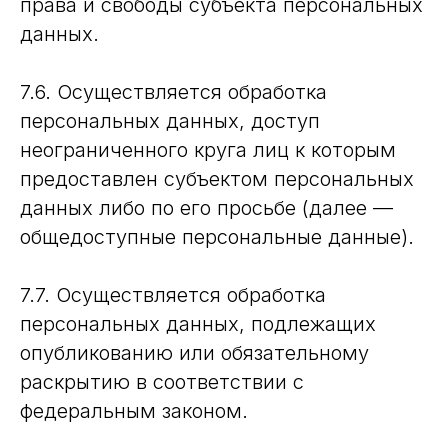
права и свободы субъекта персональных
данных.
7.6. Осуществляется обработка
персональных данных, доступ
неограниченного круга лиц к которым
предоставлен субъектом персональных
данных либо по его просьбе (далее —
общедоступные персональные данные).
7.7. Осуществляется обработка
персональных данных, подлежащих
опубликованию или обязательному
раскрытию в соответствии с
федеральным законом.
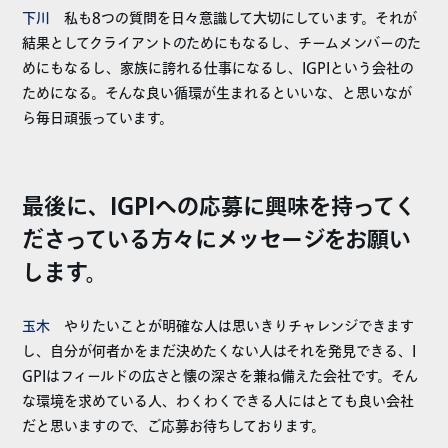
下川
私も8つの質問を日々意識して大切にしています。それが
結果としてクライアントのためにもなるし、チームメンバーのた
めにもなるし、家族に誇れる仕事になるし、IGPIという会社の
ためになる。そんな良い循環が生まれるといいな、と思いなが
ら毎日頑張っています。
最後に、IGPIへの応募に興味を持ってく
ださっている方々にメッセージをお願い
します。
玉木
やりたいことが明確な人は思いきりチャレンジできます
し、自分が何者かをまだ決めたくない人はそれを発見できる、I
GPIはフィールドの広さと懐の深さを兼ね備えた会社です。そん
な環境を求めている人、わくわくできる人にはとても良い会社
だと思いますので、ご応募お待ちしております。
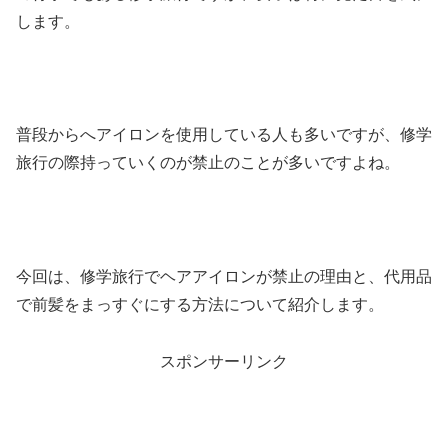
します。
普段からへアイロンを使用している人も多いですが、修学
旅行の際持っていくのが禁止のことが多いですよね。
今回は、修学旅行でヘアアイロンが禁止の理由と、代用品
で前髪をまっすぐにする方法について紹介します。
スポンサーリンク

◆ ◆ ◆ ◆ ◆ ◆ ◆

## How to complete this task
Copy every line above word for word, leaving out the pictures.

## Answer to this exercise
права и свободы субъекта персональных
данных.
7.6. Осуществляется обработка
персональных данных, доступ
неограниченного круга лиц к которым
предоставлен субъектом персональных
данных либо по его просьбе (далее —
общедоступные персональные данные).
7.7. Осуществляется обработка
персональных данных, подлежащих
опубликованию или обязательному
раскрытию в соответствии с
федеральным законом.
下川
私も8つの質問を日々意識して大切にしています。それが
結果としてクライアントのためにもなるし、チームメンバーのた
めにもなるし、家族に誇れる仕事になるし、IGPIという会社の
ためになる。そんな良い循環が生まれるといいな、と思いなが
ら毎日頑張っています。
最後に、IGPIへの応募に興味を持ってく
ださっている方々にメッセージをお願い
します。
玉木
やりたいことが明確な人は思いきりチャレンジできます
し、自分が何者かをまだ決めたくない人はそれを発見できる、I
GPIはフィールドの広さと懐の深さを兼ね備えた会社です。そん
な環境を求めている人、わくわくできる人にはとても良い会社
だと思いますので、ご応募お待ちしております。
します。
普段からへアイロンを使用している人も多いですが、修学
旅行の際持っていくのが禁止のことが多いですよね。
今回は、修学旅行でヘアアイロンが禁止の理由と、代用品
で前髪をまっすぐにする方法について紹介します。
スポンサーリンク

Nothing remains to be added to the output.